DIRECTION:
In the forum post below about a red-footed tortoise enclosure, how long does the daytime bulb run each day?

SOURCE EXTRACT:

## Begin

# Hi have a Red Foot Tortoise enclosure set up and have a question?



## grogansilver (Oct 6, 2014)

Hi Just wanted some Advise to make sure my Red Foots enclosure is set up right especially with lighting? Here I put two kiddie swimming Pools together and joined them as you see the tortoises can enter through a hole I cut out and then framed which they will Pass through and it will Look and be natural to them! and go from Pool to Pool! then there's two big heating Pads 3x2' Long on under each side of each Pool for Ground heat! Sub straight is peat moss covered on top with cypress mulch to hold humidity with leaves thrown in for decoration! there's one night time heat lamp 100 watts that always runs never goes off! and one Day time Bulb that I use runs 6 hours a day on timer Both Bulbs putting out heat! "Now here's my Question that I am asking? the UVB 10.0 that is shown in one of the pictures is this a safe Bulb for my tortoises or will it hurt my tortoises eye? do I need to get Rid of it (that Bulb)? also one thing I should mention as you can see there set up is near a window and they do get the morning Sun for at least 3-4 hours a day but through closed windows of course because it is cold out side! that's mainly their inside set up any Advise would be much appreciated on improvement!! thank you, Anthony. (grogansilver)

## End

AVAILABLE DATA:

## Begin

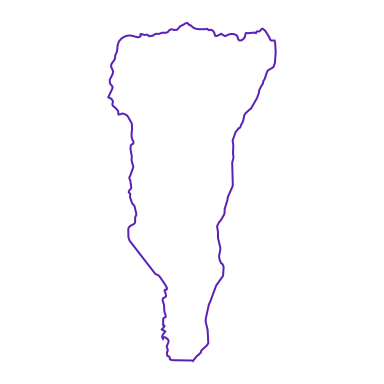 SVG path tracing the border of Likouala
{"feature_id": "COG-2838", "entity_name": "Likouala", "entity_type": "Region", "adm_level": 1, "iso_a3": "COG", "parent_name": "Republic of the Congo", "parent_adm1": "", "projection": "orthographic", "projection_center": [17.352, 1.476], "detail": "fine", "context": "isolated", "style": "outline", "palette": "violet", "viewbox_px": 384, "rotation_deg": 0, "n_neighbors": 0, "source": "natural_earth", "source_scale": "10m", "svg_char_len": 4850}
<svg xmlns="http://www.w3.org/2000/svg" viewBox="0 0 384 384"><path d="M274.5,40.5L275.1,42.6L275.7,52.1L274.9,63.1L274.2,64.7L274.0,65.6L273.5,66.9L272.3,67.9L269.7,69.3L268.1,70.3L267.1,71.7L264.6,79.2L263.4,81.0L263.2,81.8L262.9,83.5L262.5,84.3L261.2,86.2L259.3,90.1L259.1,91.1L258.8,93.1L256.9,98.3L251.2,108.1L250.9,108.7L250.2,109.0L245.8,113.0L244.8,114.3L244.2,115.5L243.4,119.9L242.9,121.4L242.3,122.9L241.4,124.2L240.4,126.9L239.6,128.0L238.3,128.4L238.0,129.2L236.2,131.3L235.6,132.2L232.7,140.2L232.7,141.3L233.1,143.6L233.3,145.9L233.0,153.2L233.4,156.7L233.4,157.9L233.1,159.2L232.4,161.7L232.2,163.0L232.8,184.7L232.6,186.3L228.2,196.1L227.7,197.6L227.4,200.3L224.7,208.8L224.5,213.5L223.9,215.0L220.8,220.3L219.1,222.2L217.6,225.0L217.1,226.8L218.0,232.0L218.0,238.0L220.3,247.7L220.3,249.7L219.1,255.6L219.2,257.7L219.6,259.6L221.1,263.2L222.2,263.8L223.0,265.1L223.5,266.5L223.6,267.8L223.1,275.2L222.7,276.4L216.2,285.5L210.2,301.7L208.9,304.4L205.8,318.5L205.6,320.4L205.8,322.4L207.6,329.9L208.3,343.3L207.7,344.1L206.7,345.6L201.8,350.1L201.4,350.6L201.1,351.2L200.9,352.3L200.8,352.6L200.6,352.9L199.7,353.5L198.7,354.7L197.1,355.8L192.9,361.0L192.8,360.9L192.6,360.8L191.8,360.5L172.8,360.2L171.4,359.9L170.6,359.7L169.8,358.9L169.7,357.4L169.6,357.0L169.3,356.8L168.8,356.4L168.1,356.0L167.6,356.0L167.3,355.8L166.9,353.0L167.0,352.2L167.8,350.7L167.7,349.8L166.7,346.5L166.8,346.1L168.3,342.6L168.6,341.0L168.0,339.5L166.8,338.5L165.3,337.4L163.9,337.2L163.0,338.8L162.1,337.1L162.6,335.0L165.2,331.5L163.8,330.4L162.3,330.0L161.8,329.4L164.5,326.2L164.4,325.6L163.3,325.3L163.1,324.9L163.2,319.0L163.7,318.0L164.9,317.5L165.7,316.8L165.6,315.1L164.6,312.3L164.3,310.9L164.1,305.8L163.8,304.3L162.7,300.8L162.6,299.4L163.0,298.4L163.7,297.9L164.6,297.5L165.4,297.0L166.0,296.2L166.1,295.5L165.8,294.8L165.5,293.0L164.7,291.3L164.6,290.6L165.0,289.7L165.6,289.7L166.1,289.8L166.7,289.5L166.9,288.7L167.0,288.1L166.9,287.8L164.9,284.2L159.6,276.5L158.5,275.4L155.3,273.9L130.0,241.2L129.3,239.9L128.8,238.7L128.4,236.6L128.3,229.0L128.5,228.1L128.9,227.5L129.8,226.4L130.4,225.9L131.0,225.5L132.8,224.6L133.9,224.0L134.4,223.5L134.8,223.0L135.0,222.4L135.1,221.9L135.1,217.9L135.4,216.8L135.8,215.9L136.2,215.3L136.3,214.3L136.1,212.8L134.5,206.2L133.9,205.3L133.3,204.6L132.8,204.1L132.3,203.6L131.8,202.4L130.2,197.8L130.0,196.8L130.1,195.6L130.2,194.8L130.3,194.2L130.1,193.6L129.0,192.7L128.7,192.1L128.9,191.3L129.1,190.8L129.4,190.3L130.8,188.8L131.1,188.2L131.2,187.6L131.2,186.9L130.3,180.6L129.5,178.7L129.3,177.9L129.5,177.0L130.2,175.7L133.1,167.7L133.2,167.0L133.2,166.0L132.6,164.5L131.7,160.7L131.6,160.1L131.6,159.4L131.8,157.9L131.6,154.8L131.1,153.0L130.5,148.3L130.6,147.1L130.8,145.9L131.0,145.3L131.3,144.8L131.7,144.4L132.8,143.9L133.2,143.6L133.4,143.1L133.5,142.5L133.2,141.0L132.5,139.9L131.7,137.6L131.5,134.0L132.1,129.1L131.9,126.7L132.0,124.9L131.8,124.0L131.5,122.9L127.8,116.4L127.3,115.8L126.8,115.3L125.4,114.5L122.8,113.5L122.2,113.6L121.6,113.8L119.8,114.4L119.2,114.5L118.9,114.5L118.6,114.5L118.5,114.3L118.3,113.9L118.2,111.8L118.1,111.2L117.7,110.5L115.0,107.4L114.3,106.9L113.8,106.6L113.5,106.4L113.1,106.0L112.6,105.4L112.4,104.0L112.5,103.2L112.8,102.6L112.9,101.9L112.8,101.2L112.3,100.1L111.3,98.8L109.3,97.8L108.3,97.3L110.0,93.6L112.2,89.0L112.6,87.2L111.9,85.8L110.8,84.6L109.9,83.2L109.7,79.8L112.6,74.2L113.1,71.5L112.5,69.8L111.7,68.2L111.1,66.6L111.2,64.8L112.1,63.0L114.7,59.4L115.1,57.8L115.1,55.9L117.0,51.2L117.7,44.9L118.9,41.5L121.3,38.7L124.4,36.6L127.9,35.6L129.6,35.5L131.2,35.6L137.4,37.2L139.0,37.1L140.5,36.3L140.6,35.7L140.4,34.9L140.5,34.2L141.6,34.1L142.3,34.3L143.7,34.8L144.4,35.0L146.5,34.7L147.2,34.8L148.1,35.2L148.6,35.9L149.2,36.3L150.2,35.9L150.8,35.8L151.8,35.9L152.3,35.9L152.9,35.6L153.8,34.9L154.3,34.5L155.6,34.0L156.2,33.8L158.3,33.9L159.3,33.8L161.3,33.0L162.4,32.7L165.4,32.8L166.5,32.6L167.8,32.0L168.4,31.3L169.1,30.5L170.1,29.7L171.2,29.3L172.2,29.4L174.1,30.0L176.9,29.8L178.5,28.3L180.0,26.4L182.9,24.9L183.9,24.4L185.0,23.6L186.3,23.0L188.0,23.3L188.3,23.6L188.6,24.6L189.0,24.9L190.1,25.0L190.4,25.2L193.2,27.6L195.9,28.8L199.0,29.2L205.2,29.2L205.6,29.1L206.5,28.8L207.0,28.8L207.5,29.0L208.2,29.9L208.7,30.1L209.4,30.1L210.9,29.8L211.5,29.9L212.7,30.6L213.6,31.7L214.4,33.1L214.7,34.6L215.2,35.8L216.3,36.0L217.7,35.6L220.6,34.2L221.1,33.8L221.5,34.0L224.1,35.7L224.9,36.0L225.8,35.9L228.1,34.7L230.7,34.0L233.4,34.0L236.0,34.9L237.3,36.2L238.2,39.2L239.2,40.3L240.9,40.5L242.5,39.7L243.8,38.5L244.7,37.2L244.9,36.4L245.5,34.2L245.9,33.1L246.5,32.9L247.2,33.1L248.0,33.2L254.0,32.6L254.5,32.7L255.3,33.1L255.9,33.2L256.1,32.9L256.5,31.8L256.8,31.5L257.6,31.4L258.9,31.5L259.6,31.2L261.0,29.8L261.8,28.8L262.8,28.8L264.7,30.3L265.9,31.8L269.0,36.8L270.2,39.6L271.2,40.5L274.5,40.5Z" fill="none" stroke="#5b21b6" stroke-width="2"/></svg>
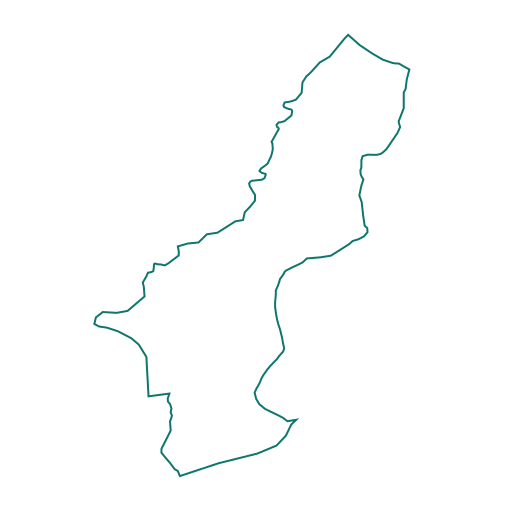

## End

SOLUTION TO THIS EXERCISE:
Six hours a day, on a timer.